**Task description**: For this task, output every entry below exactly and omit the pictures.

Data extracted from a collection:
━━━

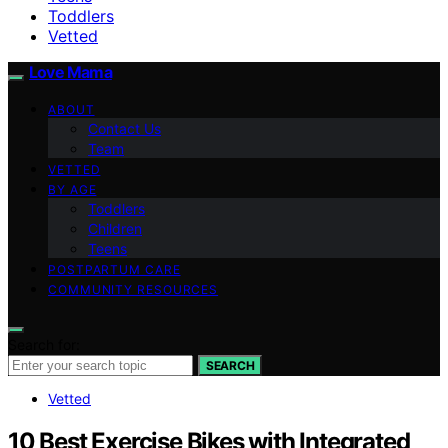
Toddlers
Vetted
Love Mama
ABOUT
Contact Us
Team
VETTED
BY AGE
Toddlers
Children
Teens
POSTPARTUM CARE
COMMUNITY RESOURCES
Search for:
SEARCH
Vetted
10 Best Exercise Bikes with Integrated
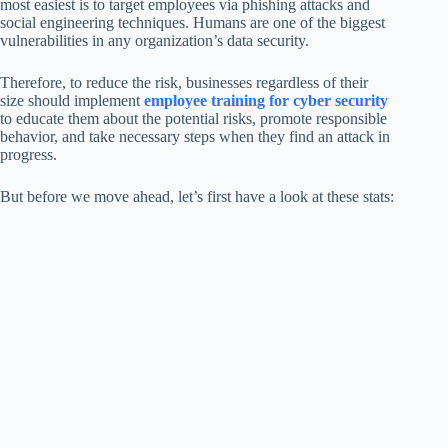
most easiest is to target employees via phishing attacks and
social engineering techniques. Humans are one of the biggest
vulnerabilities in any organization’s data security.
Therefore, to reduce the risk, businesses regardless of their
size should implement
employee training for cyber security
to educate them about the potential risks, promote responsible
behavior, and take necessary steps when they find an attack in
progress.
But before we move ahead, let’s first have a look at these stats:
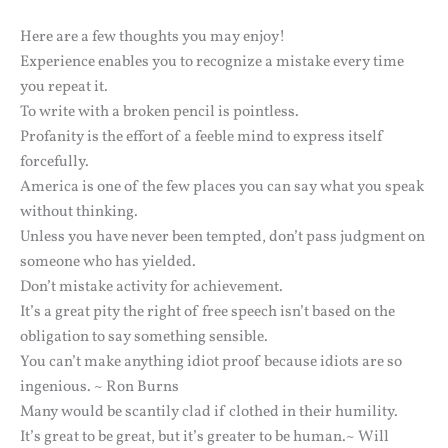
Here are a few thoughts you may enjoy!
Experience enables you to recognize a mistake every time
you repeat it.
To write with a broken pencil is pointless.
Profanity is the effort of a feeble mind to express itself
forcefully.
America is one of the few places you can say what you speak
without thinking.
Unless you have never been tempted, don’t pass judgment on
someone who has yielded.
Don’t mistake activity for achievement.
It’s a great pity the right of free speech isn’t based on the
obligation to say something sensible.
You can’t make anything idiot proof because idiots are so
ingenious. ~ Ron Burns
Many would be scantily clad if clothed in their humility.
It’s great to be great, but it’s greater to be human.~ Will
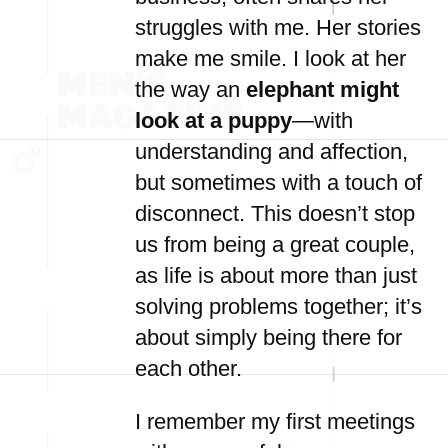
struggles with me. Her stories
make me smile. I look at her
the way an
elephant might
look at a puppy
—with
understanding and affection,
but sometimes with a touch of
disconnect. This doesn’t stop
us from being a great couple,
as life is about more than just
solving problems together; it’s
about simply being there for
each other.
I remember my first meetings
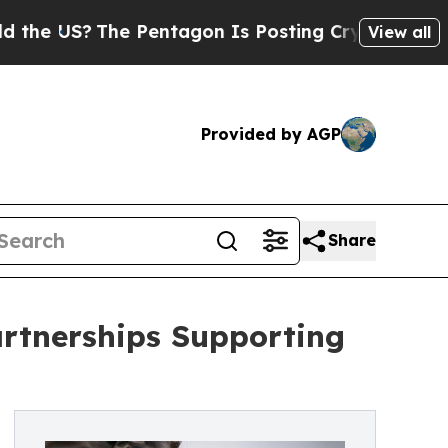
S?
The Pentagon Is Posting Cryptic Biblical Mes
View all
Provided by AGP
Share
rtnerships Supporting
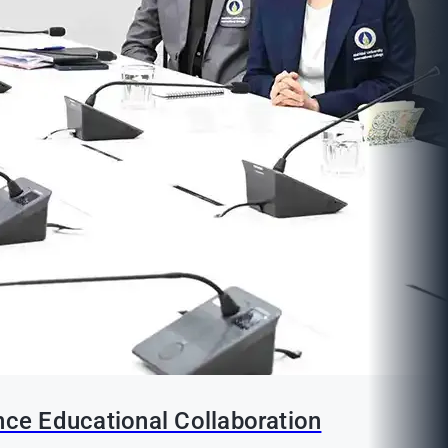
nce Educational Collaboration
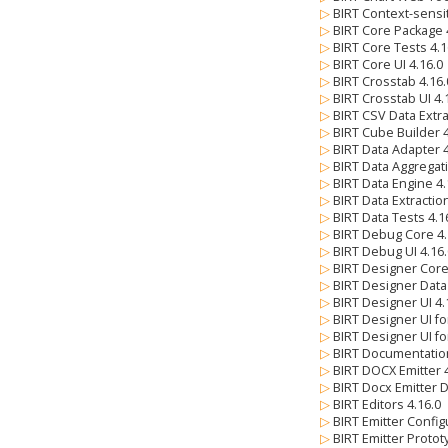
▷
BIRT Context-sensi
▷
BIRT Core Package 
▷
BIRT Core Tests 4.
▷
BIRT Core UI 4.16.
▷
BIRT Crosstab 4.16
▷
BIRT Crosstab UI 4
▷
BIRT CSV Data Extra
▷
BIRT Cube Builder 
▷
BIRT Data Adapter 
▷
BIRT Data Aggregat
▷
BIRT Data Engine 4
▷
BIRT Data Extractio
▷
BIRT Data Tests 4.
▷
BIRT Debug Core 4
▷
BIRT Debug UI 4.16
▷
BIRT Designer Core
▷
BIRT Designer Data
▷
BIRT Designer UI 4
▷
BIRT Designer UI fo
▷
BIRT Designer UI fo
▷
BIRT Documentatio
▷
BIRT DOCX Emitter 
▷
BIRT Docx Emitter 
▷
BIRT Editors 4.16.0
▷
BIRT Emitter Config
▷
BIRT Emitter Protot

━━━

**Written answer**:
Toddlers
Vetted
Love Mama
ABOUT
Contact Us
Team
VETTED
BY AGE
Toddlers
Children
Teens
POSTPARTUM CARE
COMMUNITY RESOURCES
Search for:
SEARCH
Vetted
10 Best Exercise Bikes with Integrated
most easiest is to target employees via phishing attacks and
social engineering techniques. Humans are one of the biggest
vulnerabilities in any organization’s data security.
Therefore, to reduce the risk, businesses regardless of their
size should implement
employee training for cyber security
to educate them about the potential risks, promote responsible
behavior, and take necessary steps when they find an attack in
progress.
But before we move ahead, let’s first have a look at these stats:
Here are a few thoughts you may enjoy!
Experience enables you to recognize a mistake every time
you repeat it.
To write with a broken pencil is pointless.
Profanity is the effort of a feeble mind to express itself
forcefully.
America is one of the few places you can say what you speak
without thinking.
Unless you have never been tempted, don’t pass judgment on
someone who has yielded.
Don’t mistake activity for achievement.
It’s a great pity the right of free speech isn’t based on the
obligation to say something sensible.
You can’t make anything idiot proof because idiots are so
ingenious. ~ Ron Burns
Many would be scantily clad if clothed in their humility.
It’s great to be great, but it’s greater to be human.~ Will
struggles with me. Her stories
make me smile. I look at her
the way an
elephant might
look at a puppy
—with
understanding and affection,
but sometimes with a touch of
disconnect. This doesn’t stop
us from being a great couple,
as life is about more than just
solving problems together; it’s
about simply being there for
each other.
I remember my first meetings
S?
The Pentagon Is Posting Cryptic Biblical Mes
View all
Provided by AGP
Share
rtnerships Supporting
nce Educational Collaboration
▷
BIRT Context-sensi
▷
BIRT Core Package 
▷
BIRT Core Tests 4.
▷
BIRT Core UI 4.16.
▷
BIRT Crosstab 4.16
▷
BIRT Crosstab UI 4
▷
BIRT CSV Data Extra
▷
BIRT Cube Builder 
▷
BIRT Data Adapter 
▷
BIRT Data Aggregat
▷
BIRT Data Engine 4
▷
BIRT Data Extractio
▷
BIRT Data Tests 4.
▷
BIRT Debug Core 4
▷
BIRT Debug UI 4.16
▷
BIRT Designer Core
▷
BIRT Designer Data
▷
BIRT Designer UI 4
▷
BIRT Designer UI fo
▷
BIRT Designer UI fo
▷
BIRT Documentatio
▷
BIRT DOCX Emitter 
▷
BIRT Docx Emitter 
▷
BIRT Editors 4.16.0
▷
BIRT Emitter Config
▷
BIRT Emitter Protot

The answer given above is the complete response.